**Task prompt**
Each record should be given again exactly, and any picture in it left out.

Stored items:
- - - -

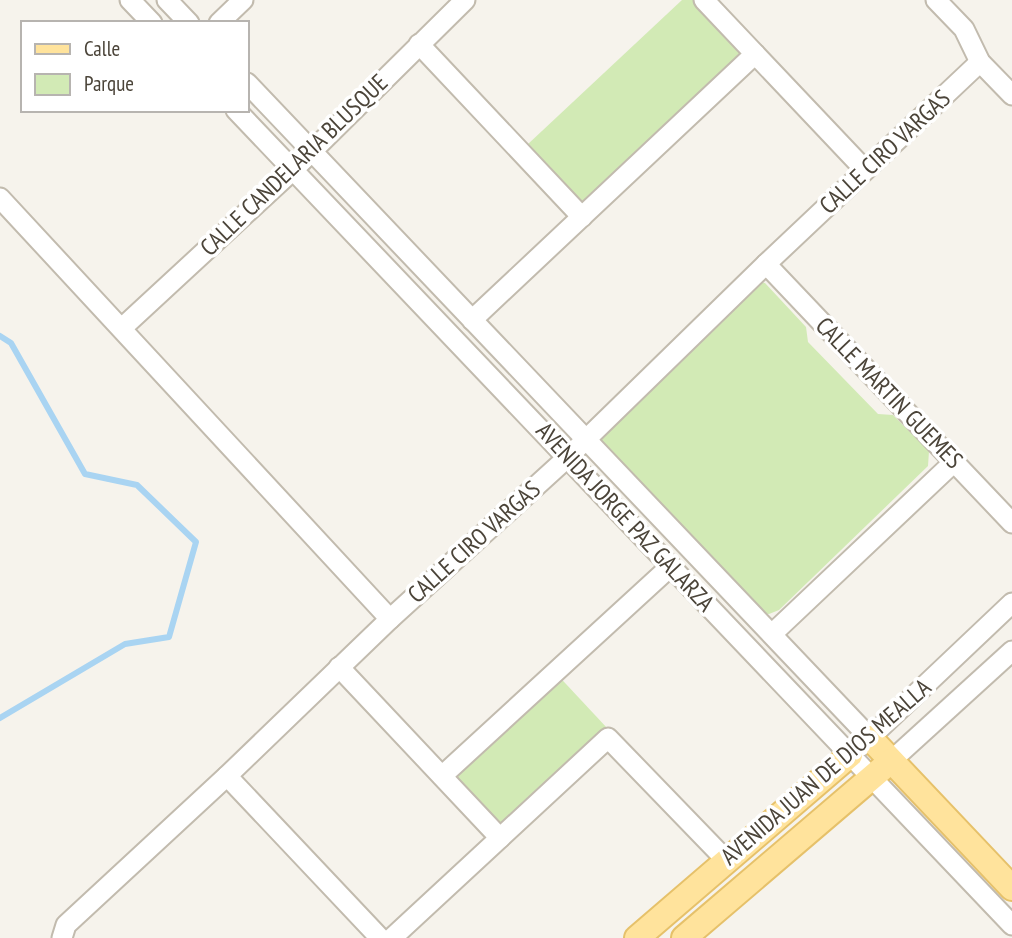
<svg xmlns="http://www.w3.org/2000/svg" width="1012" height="938" viewBox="0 0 1012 938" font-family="'PT Sans Narrow',sans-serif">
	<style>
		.green { fill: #d2eab5 }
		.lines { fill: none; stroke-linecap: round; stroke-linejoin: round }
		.stream { stroke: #a9d4f2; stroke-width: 6 }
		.minor-casing { stroke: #c2bbae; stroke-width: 23 }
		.major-casing { stroke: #e6c16a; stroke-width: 28 }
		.minor { stroke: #fff; stroke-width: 19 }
		.major { stroke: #ffe39c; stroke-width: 24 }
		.labels { text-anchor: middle; stroke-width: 7; stroke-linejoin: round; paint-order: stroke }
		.street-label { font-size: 24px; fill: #4b4439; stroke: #fff }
	</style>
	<rect width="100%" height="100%" fill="#f6f3ec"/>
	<g class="green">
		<polygon points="682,0 693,0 742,52 582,202 527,145"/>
		<polygon points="751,279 765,283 806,327 808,342 878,414 893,415 929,451 928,466 779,610 769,614 756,613 596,448 596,428"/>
		<polygon points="552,669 608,729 500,828 444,766"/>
	</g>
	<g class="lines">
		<polyline class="stream" points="0,336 11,343 85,474 137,485 196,542 169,637 125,644 0,718"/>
		<g class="minor-casing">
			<g id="minor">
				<polyline points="130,0 152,23"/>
				<polyline points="167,0 189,23"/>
				<polyline points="704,0 865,170"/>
				<polyline points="936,0 964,29 980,62 1012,95"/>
				<polyline points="219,23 243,0"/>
				<polyline points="419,44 582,217"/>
				<polyline points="247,83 870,738"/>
				<polyline points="236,110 1012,925"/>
				<polyline points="0,198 390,619"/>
				<polyline points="766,264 1012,523"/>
				<polyline points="472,320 755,54"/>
				<polyline points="122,328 293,170 465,0"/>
				<polyline points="772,634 954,462"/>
				<polyline points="339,667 500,838"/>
				<polyline points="861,746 1012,603"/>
				<polyline points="891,761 1012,651"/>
				<polyline points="227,776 380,938"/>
				<polyline points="442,776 671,566"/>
				<polyline points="62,938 66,925 227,776 390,619 568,457 766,264 980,62"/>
				<polyline points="392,938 608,738 726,860"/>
			</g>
		</g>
		<g class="major-casing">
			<g id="major">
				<polyline points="870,738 1012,888"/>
				<polyline points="637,938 850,755"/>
				<polyline points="684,938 891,761"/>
			</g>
		</g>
		<use href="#minor" class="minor"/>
		<use href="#major" class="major"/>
	</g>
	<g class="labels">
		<g class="street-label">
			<text transform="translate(885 152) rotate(-43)" y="8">CALLE CIRO VARGAS</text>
			<text transform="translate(294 165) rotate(-44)" y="8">CALLE CANDELARIA BLUSQUE</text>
			<text transform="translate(889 393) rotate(46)" y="8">CALLE MARTIN GUEMES</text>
			<text transform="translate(625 517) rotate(47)" y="8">AVENIDA JORGE PAZ GALARZA</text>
			<text transform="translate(474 542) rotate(-42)" y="8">CALLE CIRO VARGAS</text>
			<text transform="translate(826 772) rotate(-41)" y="8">AVENIDA JUAN DE DIOS MEALLA</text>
		</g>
	</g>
	<rect x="21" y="21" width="228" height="91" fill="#ffffff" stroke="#b7b4b0" stroke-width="2"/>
	<rect x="35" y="44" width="35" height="10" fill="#ffe39c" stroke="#b7b4b0" stroke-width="2"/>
	<text x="84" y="56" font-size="21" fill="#4b4439">Calle</text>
	<rect x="35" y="74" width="35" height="21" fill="#d2eab5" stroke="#b7b4b0" stroke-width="2"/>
	<text x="84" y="91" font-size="21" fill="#4b4439">Parque</text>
</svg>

- - - -

**Solution to the problem**
<svg xmlns="http://www.w3.org/2000/svg" width="1012" height="938" viewBox="0 0 1012 938" font-family="'PT Sans Narrow',sans-serif">
	<style>
		.green { fill: #d2eab5 }
		.lines { fill: none; stroke-linecap: round; stroke-linejoin: round }
		.stream { stroke: #a9d4f2; stroke-width: 6 }
		.minor-casing { stroke: #c2bbae; stroke-width: 23 }
		.major-casing { stroke: #e6c16a; stroke-width: 28 }
		.minor { stroke: #fff; stroke-width: 19 }
		.major { stroke: #ffe39c; stroke-width: 24 }
		.labels { text-anchor: middle; stroke-width: 7; stroke-linejoin: round; paint-order: stroke }
		.street-label { font-size: 24px; fill: #4b4439; stroke: #fff }
	</style>
	<rect width="100%" height="100%" fill="#f6f3ec"/>
	<g class="green">
		<polygon points="682,0 693,0 742,52 582,202 527,145"/>
		<polygon points="751,279 765,283 806,327 808,342 878,414 893,415 929,451 928,466 779,610 769,614 756,613 596,448 596,428"/>
		<polygon points="552,669 608,729 500,828 444,766"/>
	</g>
	<g class="lines">
		<polyline class="stream" points="0,336 11,343 85,474 137,485 196,542 169,637 125,644 0,718"/>
		<g class="minor-casing">
			<g id="minor">
				<polyline points="130,0 152,23"/>
				<polyline points="167,0 189,23"/>
				<polyline points="704,0 865,170"/>
				<polyline points="936,0 964,29 980,62 1012,95"/>
				<polyline points="219,23 243,0"/>
				<polyline points="419,44 582,217"/>
				<polyline points="247,83 870,738"/>
				<polyline points="236,110 1012,925"/>
				<polyline points="0,198 390,619"/>
				<polyline points="766,264 1012,523"/>
				<polyline points="472,320 755,54"/>
				<polyline points="122,328 293,170 465,0"/>
				<polyline points="772,634 954,462"/>
				<polyline points="339,667 500,838"/>
				<polyline points="861,746 1012,603"/>
				<polyline points="891,761 1012,651"/>
				<polyline points="227,776 380,938"/>
				<polyline points="442,776 671,566"/>
				<polyline points="62,938 66,925 227,776 390,619 568,457 766,264 980,62"/>
				<polyline points="392,938 608,738 726,860"/>
			</g>
		</g>
		<g class="major-casing">
			<g id="major">
				<polyline points="870,738 1012,888"/>
				<polyline points="637,938 850,755"/>
				<polyline points="684,938 891,761"/>
			</g>
		</g>
		<use href="#minor" class="minor"/>
		<use href="#major" class="major"/>
	</g>
	<g class="labels">
		<g class="street-label">
			<text transform="translate(885 152) rotate(-43)" y="8">CALLE CIRO VARGAS</text>
			<text transform="translate(294 165) rotate(-44)" y="8">CALLE CANDELARIA BLUSQUE</text>
			<text transform="translate(889 393) rotate(46)" y="8">CALLE MARTIN GUEMES</text>
			<text transform="translate(625 517) rotate(47)" y="8">AVENIDA JORGE PAZ GALARZA</text>
			<text transform="translate(474 542) rotate(-42)" y="8">CALLE CIRO VARGAS</text>
			<text transform="translate(826 772) rotate(-41)" y="8">AVENIDA JUAN DE DIOS MEALLA</text>
		</g>
	</g>
	<rect x="21" y="21" width="228" height="91" fill="#ffffff" stroke="#b7b4b0" stroke-width="2"/>
	<rect x="35" y="44" width="35" height="10" fill="#ffe39c" stroke="#b7b4b0" stroke-width="2"/>
	<text x="84" y="56" font-size="21" fill="#4b4439">Calle</text>
	<rect x="35" y="74" width="35" height="21" fill="#d2eab5" stroke="#b7b4b0" stroke-width="2"/>
	<text x="84" y="91" font-size="21" fill="#4b4439">Parque</text>
</svg>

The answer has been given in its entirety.